The project has contributed to expand access to support networks and HIV/AIDS care. It has also been credited for increased knowledge on HIV prevention through community-based advocacy, particularly in remote areas.
- Health centers created. A total of 640 counseling and testing centers were established and are in operation, compared to the project target of 774 (one per local government area).
- Businesses got involved. The private sector response has been encouraging, with the formation of the Nigeria Business Coalition against AIDS. Currently, most multinationals now have HIV/AIDS programs for employees and host communities, and 127 private enterprises offer some sort of HIV/AIDS prevention program to their workforce.

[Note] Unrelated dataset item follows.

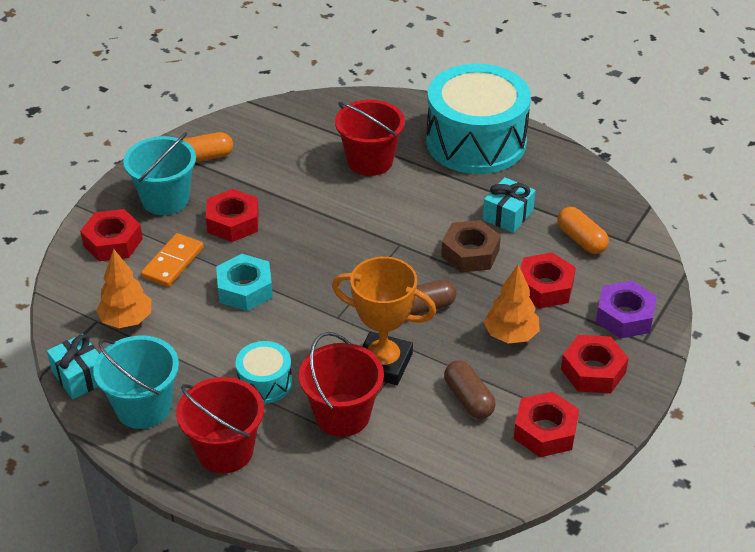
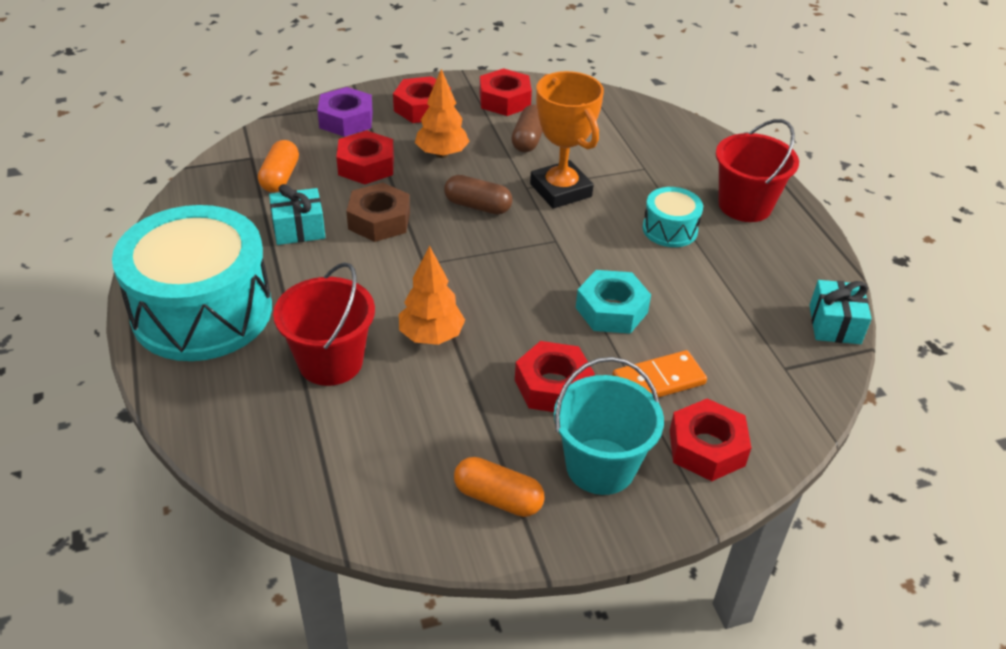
camera: 140 degrees left, 0 degrees up
(126, 320) = (753, 349): orange tree -> orange tree (431, 336)
(143, 407) = (790, 268): turquoise bucket -> none
(342, 415) = (631, 178): red bucket -> none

- Institutional capacity enhanced. The National Action Committee on AIDS and State Action Committees on AIDS were established in all 36 states with the official mandate to coordinate the multi-sectoral response. The national committee was legally transformed into an agency in 2007, bringing institutional stability and a formal budget from the federal Government. Similarly, 14 state committees have acquired agency status.
- The Government practiced what it preached. At the federal level, 28 government ministries and agencies have developed and implemented HIV/AIDS action plans targeting both the staff (through HIV Workplace Policies) and the clients of implementing agencies.
- Civil Society has become increasingly active. More than 1,500 civil society organizations have implemented prevention, care and treatment programs through project funding.
The First Nigeria HIV/AIDS Program Development Project launched in 2002, with a total IDA contribution of US$90.3 million. An additional IDA financing of US$50 million was approved in 2007.
Multiple international donors are working on HIV/AIDS in Nigeria including among others: the Department for International Development (DfID), The US President’s Emergency Plan for AIDS Relief (PEPFAR), the Global Fund for AIDS, TB and Malaria, the CIDA and components of the UN system. Strengthened donor coordination around the Government's HIV/AIDS Emergency Action Program and subsequent National Strategic Framework is an important result of the project. The flexibility of IDA financing allowed the project to adjust to substantial changes in donor programs over time and fill funding gaps, particularly those related to work on prevention.
Lessons learned from a joint review of the first project laid the foundation for the Second HIV/AIDS Program Development Project, which launched in 2009. Of the total project budget of US$230 million, IDA is financing US$225 million. It aims to extend the interim positive results associated with the first project and is set to run through 2013.